Mimetype Checker script for files without or with wrong file extensions for "Flow external script"

Have you ever encountered the problem of not being able to view image files on Nextcloud due to missing file extensions? I sure did! Whenever I used the Nextcloud android app to automatically upload my “WhatsApp Media” folder, a large number of image files would end up without file extensions, making them impossible to view. These files had cryptic names that made it difficult to identify them, but I only realized they were images after examining them more closely.

I figured that I might not be the only one facing this issue, so I came up with a solution. I wrote a script that checks the MIME types of files within the Nextcloud data directory and verifies their file extensions. If the extensions are incorrect, the script can make the necessary changes or appends them. This way, the files are automatically recognized and renamed, making them visible right from the start. If you are facing a similar issue, my script might just be the solution you need!

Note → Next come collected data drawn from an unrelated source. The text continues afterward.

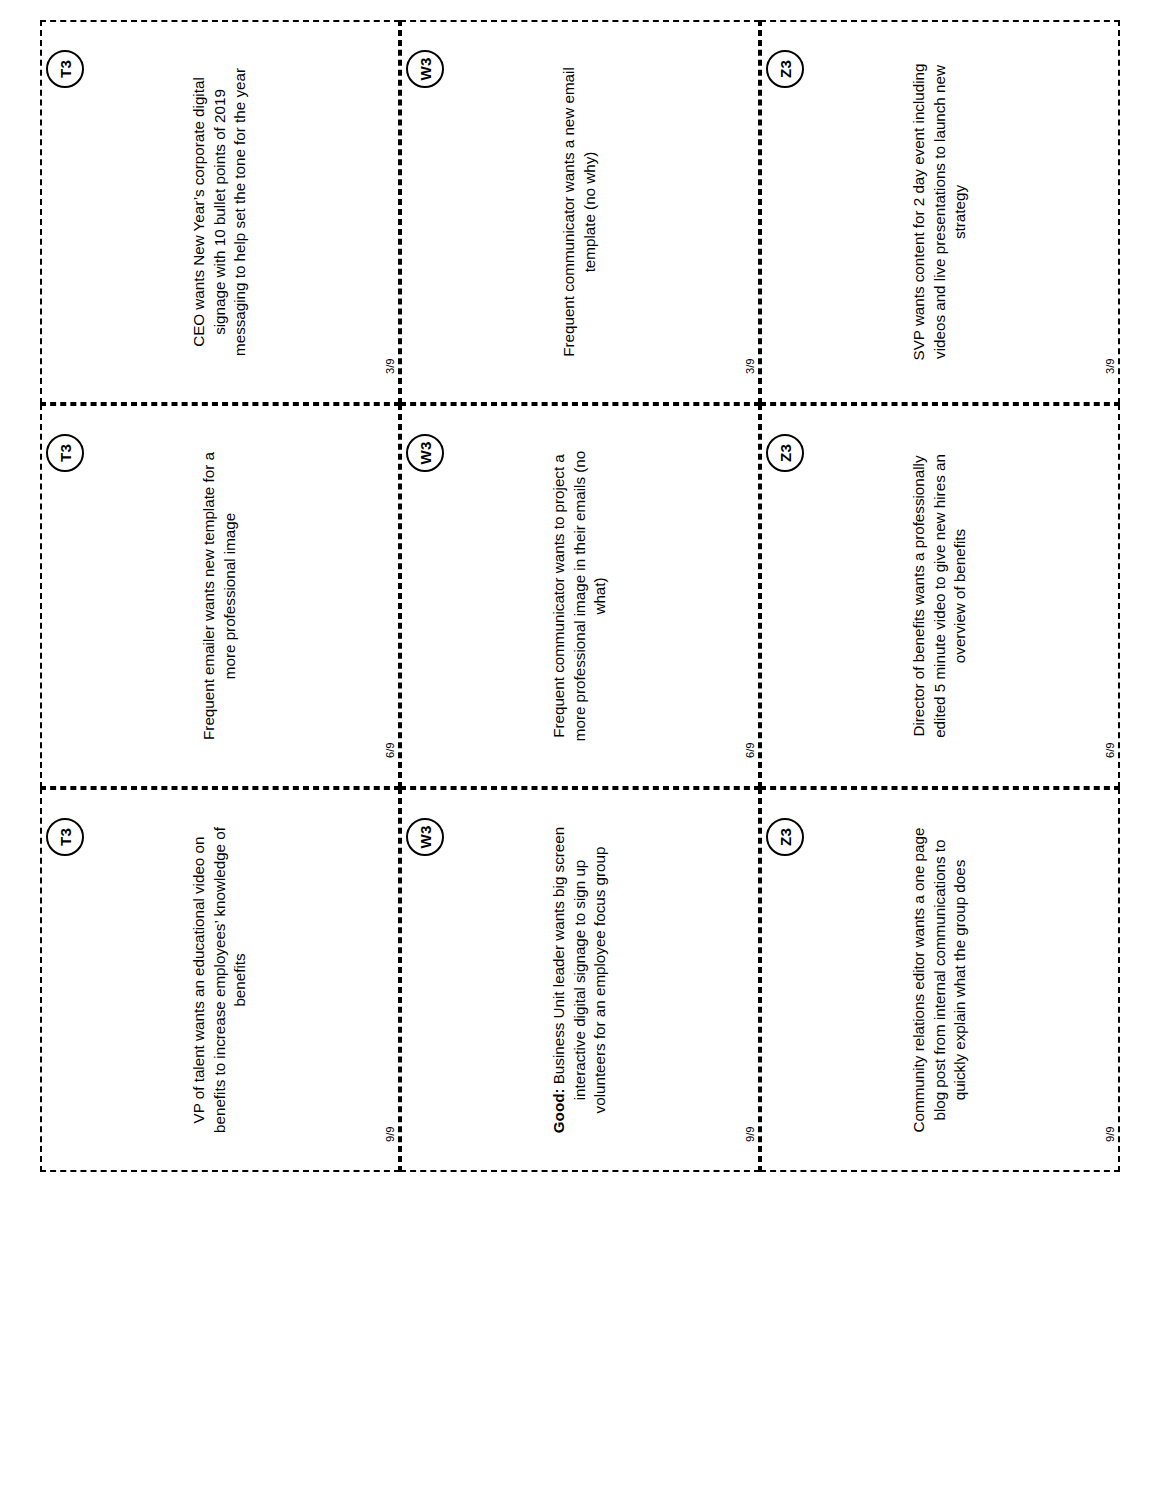T3
CEO wants New Year’s corporate digital signage with 10 bullet points of 2019 messaging to help set the tone for the year
3/9
W3
Frequent communicator wants a new email template (no why)
3/9
Z3
SVP wants content for 2 day event including videos and live presentations to launch new strategy
3/9
T3
Frequent emailer wants new template for a more professional image
6/9
W3
Frequent communicator wants to project a more professional image in their emails (no what)
6/9
Z3
Director of benefits wants a professionally edited 5 minute video to give new hires an overview of benefits
6/9
T3
VP of talent wants an educational video on benefits to increase employees’ knowledge of benefits
9/9
W3
Good: Business Unit leader wants big screen interactive digital signage to sign up volunteers for an employee focus group
9/9
Z3
Community relations editor wants a one page blog post from internal communications to quickly explain what the group does
9/9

It integrates with Nextcloud’s Command Line API, occ, and is intended to be used with the “Flow external script” feature.

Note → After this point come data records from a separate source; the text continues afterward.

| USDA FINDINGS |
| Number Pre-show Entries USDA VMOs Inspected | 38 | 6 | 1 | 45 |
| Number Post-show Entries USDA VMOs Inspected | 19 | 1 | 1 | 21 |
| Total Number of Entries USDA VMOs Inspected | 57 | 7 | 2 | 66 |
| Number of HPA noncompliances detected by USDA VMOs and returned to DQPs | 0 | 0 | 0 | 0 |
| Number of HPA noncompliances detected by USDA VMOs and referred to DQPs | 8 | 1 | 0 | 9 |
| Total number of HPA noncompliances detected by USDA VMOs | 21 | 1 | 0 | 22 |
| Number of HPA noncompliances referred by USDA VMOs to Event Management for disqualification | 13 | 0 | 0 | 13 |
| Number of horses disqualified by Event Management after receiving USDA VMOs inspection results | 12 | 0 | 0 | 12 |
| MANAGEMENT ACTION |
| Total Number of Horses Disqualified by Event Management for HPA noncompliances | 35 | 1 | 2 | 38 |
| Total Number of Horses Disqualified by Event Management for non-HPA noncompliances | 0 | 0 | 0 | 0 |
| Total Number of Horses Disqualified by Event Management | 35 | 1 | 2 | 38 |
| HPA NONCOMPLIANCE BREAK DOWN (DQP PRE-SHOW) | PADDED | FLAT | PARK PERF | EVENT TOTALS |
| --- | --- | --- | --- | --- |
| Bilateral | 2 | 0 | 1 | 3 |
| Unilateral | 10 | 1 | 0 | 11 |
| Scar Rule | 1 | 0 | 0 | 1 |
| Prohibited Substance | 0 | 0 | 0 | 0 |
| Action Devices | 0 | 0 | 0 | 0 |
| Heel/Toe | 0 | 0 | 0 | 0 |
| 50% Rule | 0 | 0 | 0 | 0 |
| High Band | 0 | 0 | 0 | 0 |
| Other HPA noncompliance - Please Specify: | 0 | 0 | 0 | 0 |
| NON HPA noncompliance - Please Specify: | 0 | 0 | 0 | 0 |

To use this script with “Flow external script,” create rules in the Nextcloud admin settings:
http[s]://%your-nextcloud%/settings/admin/workflow


Example rules for jpeg- an png-Files

Here’s the help output for the script:

  nc-mimecheck - version 2024-02-28 13:33 (latest version)

  Usage:
    nc-mimecheck [ -r ] [ --detector=detector ] [ -d | --dryrun ] [ -v | --verbose ] [ -vv | --debug ] [--] <user_id or path/to/dir/or/file>
    nc-mimecheck [ -h | --help ]
    nc-mimecheck [ -l | --listmimes=(i|v|a|t) ]
    nc-mimecheck integrity_check

       The "path/to/dir/or/file" argument can be either an absolute or
       relative path within the Nextcloud data directory. This script
       only checks files of enabled users and does not yet support group
       folders.

  -> ! Please note: when the path is preceded by other arguments, -- is
  -> ! absolutely necessary to mark the end of the options!

Options:
  -r                         Recursive.

      --detector=detector    Either "mimetype" (default) or "file"
                             `mimetype` uses`mimetype -b $file`
                             `file` uses`file -b --mime-type $file`

  -h, --help                 Prints this help information and exits.
                             All other arguments are ignored when using
                             this option.

  -l, --listmimes="type"     Lists supported MIME types, where
                             "type" can either be "all" or one (or a
                             combination) off: i (image), v (video),
                             a (audio) or t (text)
                             Defaults to all
                             All other arguments are ignored when using
                             this option.

  -d, --dryrun               Shows what the script would do without
                             making any actual changes.

  -q, --quiet                Runs the script in quiet mode with no
                             echoes.

  -v, --verbose              Provides verbose output.

  -vv, --debug               Provides debug output.

  integrity_check            verify the integrity of this script with signature

Examples:
  Process a single file "user/files/path/to/file" in quiet mode:
  nc-mimecheck -q -- "user/files/path/to/file"
  (this is the behaviour if invoked by "Flow external script")

  Process an absolute path "/path2/nextcloud/data/user/files/path":
  nc-mimecheck "/path2/nextcloud/data/user/files/path"

  Process a relative path "user/files/path/to/dir" recursively:
  nc-mimecheck -rd -- "user/files/path/to/dir"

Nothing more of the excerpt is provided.